__Document section__.
So under the assumption that nothing is tied together you probably need to run a certain configuration in the audio card configuration that emulates an environment to output sound to the sub even if the audio source wasn't decoded as such.

This sounds sort of like piecing half computer and half home audio speakers together in that case you're looking at doing things in a non standard way and possibly not having optimum sound as if you would with a 2.1 system from Creative, Logitech, Altec Lansing, etc. I am simply going to throw this at you because with the money you are spending on audio cables and perhaps adapters, you might be better off with an inexpensive 2.1 system. Here are a couple recommendations on a brand name computer only speaker system.
Note there are generic 2.1 systems for under $10. I am pointing you to brands known for quality even on an entry level.

http://www.geeks.com/details.asp?invtid=121I-DT&cat=SPK
http://www.geeks.com/details.asp?invtid=970123-0403-DT&cat=SPK

I am not sure what else we can advise you on?



adamb_135 said:


> on the back of the sub theres a satellite out, and do i HAVE to buy a 2 channel audio cord? instead of the single black ring one i have now?


----------



## adamb_135 (Feb 17, 2007)

Thanks, not worth 30 dollars for me, just wanted to use this one but i guess ill just have to stick to old fasion speakers thanks for all your help!


----------



## Terrister (Apr 18, 2005)

I think I have the same speakers on my work machine. The sub woofer is not that great. I have already blown the woofer on one set. 
The right hand speaker has volume,bass and treble controls on it. Without it plugged in, no sound comes out of the woofer.


----------



## smz (Mar 12, 2007)

Looks as if this isn't a major issue for him which is cool. But many people have priorities in different areas. In my case, I need above average sound or it will drive me nuts.



Terrister said:


> I think I have the same speakers on my work machine. The sub woofer is not that great. I have already blown the woofer on one set.
> The right hand speaker has volume,bass and treble controls on it. Without it plugged in, no sound comes out of the woofer.


----------

__Task objective__. Rewrite the stretch of the speaker thread from "This sounds sort" through "advise you on?", putting "affordable" in place of "inexpensive".

__The data__.
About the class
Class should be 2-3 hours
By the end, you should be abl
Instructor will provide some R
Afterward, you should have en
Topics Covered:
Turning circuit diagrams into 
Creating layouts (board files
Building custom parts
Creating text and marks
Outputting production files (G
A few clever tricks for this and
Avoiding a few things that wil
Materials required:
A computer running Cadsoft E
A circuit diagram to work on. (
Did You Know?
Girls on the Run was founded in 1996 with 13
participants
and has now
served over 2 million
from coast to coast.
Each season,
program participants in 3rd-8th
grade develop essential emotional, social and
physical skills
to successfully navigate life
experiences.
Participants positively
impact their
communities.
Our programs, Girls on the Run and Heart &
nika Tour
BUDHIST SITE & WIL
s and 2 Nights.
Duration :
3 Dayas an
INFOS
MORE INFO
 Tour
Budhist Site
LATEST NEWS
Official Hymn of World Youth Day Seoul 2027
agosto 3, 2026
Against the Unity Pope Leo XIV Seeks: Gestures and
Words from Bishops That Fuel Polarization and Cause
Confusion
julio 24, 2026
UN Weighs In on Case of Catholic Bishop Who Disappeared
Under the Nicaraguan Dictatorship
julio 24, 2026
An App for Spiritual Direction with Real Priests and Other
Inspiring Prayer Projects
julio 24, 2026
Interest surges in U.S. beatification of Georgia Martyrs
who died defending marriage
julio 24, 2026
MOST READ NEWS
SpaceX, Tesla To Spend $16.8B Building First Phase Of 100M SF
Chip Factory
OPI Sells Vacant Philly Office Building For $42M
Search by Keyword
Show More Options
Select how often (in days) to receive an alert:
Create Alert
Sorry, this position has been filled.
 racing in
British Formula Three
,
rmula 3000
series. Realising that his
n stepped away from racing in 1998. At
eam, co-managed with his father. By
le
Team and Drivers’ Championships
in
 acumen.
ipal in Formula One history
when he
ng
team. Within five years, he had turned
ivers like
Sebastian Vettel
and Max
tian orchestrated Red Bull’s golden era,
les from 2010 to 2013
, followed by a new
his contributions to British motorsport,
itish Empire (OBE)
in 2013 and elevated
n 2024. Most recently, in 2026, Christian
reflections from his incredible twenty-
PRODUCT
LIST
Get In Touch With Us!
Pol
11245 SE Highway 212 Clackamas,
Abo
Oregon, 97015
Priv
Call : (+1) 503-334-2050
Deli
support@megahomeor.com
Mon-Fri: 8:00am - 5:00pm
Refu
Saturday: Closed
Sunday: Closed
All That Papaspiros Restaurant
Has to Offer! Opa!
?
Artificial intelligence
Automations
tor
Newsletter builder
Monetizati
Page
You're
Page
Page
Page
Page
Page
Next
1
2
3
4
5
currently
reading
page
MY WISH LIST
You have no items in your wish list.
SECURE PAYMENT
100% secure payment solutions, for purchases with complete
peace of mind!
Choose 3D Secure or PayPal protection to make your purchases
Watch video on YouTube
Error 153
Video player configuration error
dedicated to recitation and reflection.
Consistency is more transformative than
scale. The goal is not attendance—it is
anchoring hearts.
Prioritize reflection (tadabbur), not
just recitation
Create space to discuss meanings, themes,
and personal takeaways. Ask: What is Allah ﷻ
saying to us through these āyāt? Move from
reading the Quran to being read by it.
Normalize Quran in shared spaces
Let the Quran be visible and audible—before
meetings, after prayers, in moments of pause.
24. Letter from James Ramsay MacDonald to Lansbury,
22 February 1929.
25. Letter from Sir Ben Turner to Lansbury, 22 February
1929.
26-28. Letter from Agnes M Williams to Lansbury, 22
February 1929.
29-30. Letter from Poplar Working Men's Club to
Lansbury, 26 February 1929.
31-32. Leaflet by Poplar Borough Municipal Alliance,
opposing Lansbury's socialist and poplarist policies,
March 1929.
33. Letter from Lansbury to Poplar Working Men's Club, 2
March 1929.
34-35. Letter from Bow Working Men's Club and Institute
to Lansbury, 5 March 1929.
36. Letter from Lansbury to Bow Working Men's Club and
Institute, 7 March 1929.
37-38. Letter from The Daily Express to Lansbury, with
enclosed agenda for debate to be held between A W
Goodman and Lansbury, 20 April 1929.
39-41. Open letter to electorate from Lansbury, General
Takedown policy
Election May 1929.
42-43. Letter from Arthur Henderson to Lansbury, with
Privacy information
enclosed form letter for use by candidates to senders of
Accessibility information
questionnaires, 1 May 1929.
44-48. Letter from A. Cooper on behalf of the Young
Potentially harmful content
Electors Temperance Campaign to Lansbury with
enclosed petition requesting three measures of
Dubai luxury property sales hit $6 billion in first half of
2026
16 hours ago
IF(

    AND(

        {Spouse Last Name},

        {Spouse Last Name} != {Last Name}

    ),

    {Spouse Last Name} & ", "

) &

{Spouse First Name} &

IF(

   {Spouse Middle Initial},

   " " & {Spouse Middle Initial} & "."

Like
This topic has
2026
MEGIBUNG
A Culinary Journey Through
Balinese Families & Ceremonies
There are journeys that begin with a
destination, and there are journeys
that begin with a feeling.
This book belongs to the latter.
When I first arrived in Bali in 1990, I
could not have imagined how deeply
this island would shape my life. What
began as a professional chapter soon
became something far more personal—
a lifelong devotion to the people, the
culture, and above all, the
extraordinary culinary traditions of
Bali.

__Answer to the exercise__.
This sounds sort of like piecing half computer and half home audio speakers together in that case you're looking at doing things in a non standard way and possibly not having optimum sound as if you would with a 2.1 system from Creative, Logitech, Altec Lansing, etc. I am simply going to throw this at you because with the money you are spending on audio cables and perhaps adapters, you might be better off with an affordable 2.1 system. Here are a couple recommendations on a brand name computer only speaker system.
Note there are generic 2.1 systems for under $10. I am pointing you to brands known for quality even on an entry level.

http://www.geeks.com/details.asp?invtid=121I-DT&cat=SPK
http://www.geeks.com/details.asp?invtid=970123-0403-DT&cat=SPK

I am not sure what else we can advise you on?